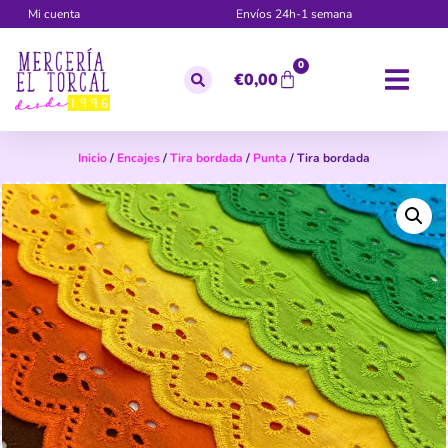
Mi cuenta
Envíos 24h-1 semana
0
€
0,00
Inicio
/
Encajes
/
Tira bordada
/
Punta
/ Tira bordada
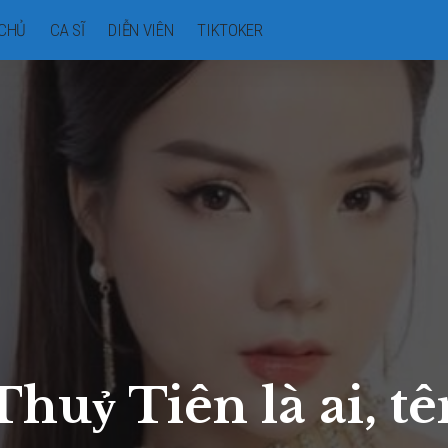
CHỦ
CA SĨ
DIỄN VIÊN
TIKTOKER
huỷ Tiên là ai, tê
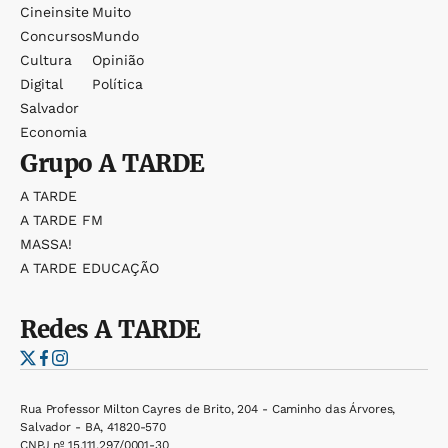
Cineinsite
Muito
Concursos
Mundo
Cultura
Opinião
Digital
Política
Salvador
Economia
Grupo
A TARDE
A TARDE
A TARDE FM
MASSA!
A TARDE EDUCAÇÃO
Redes
A TARDE
Rua Professor Milton Cayres de Brito, 204 - Caminho das Árvores,
Salvador - BA, 41820-570
CNPJ nº 15.111.297/0001-30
━━━━━━━━━━
- **Goal of the exercise**
When printing the entries, leave out the images and keep everything else exact.

- **Exercise solution**
Mi cuenta
Envíos 24h-1 semana
0
€
0,00
Inicio
/
Encajes
/
Tira bordada
/
Punta
/ Tira bordada
CHỦ
CA SĨ
DIỄN VIÊN
TIKTOKER
huỷ Tiên là ai, tê
Cineinsite
Muito
Concursos
Mundo
Cultura
Opinião
Digital
Política
Salvador
Economia
Grupo
A TARDE
A TARDE
A TARDE FM
MASSA!
A TARDE EDUCAÇÃO
Redes
A TARDE
Rua Professor Milton Cayres de Brito, 204 - Caminho das Árvores,
Salvador - BA, 41820-570
CNPJ nº 15.111.297/0001-30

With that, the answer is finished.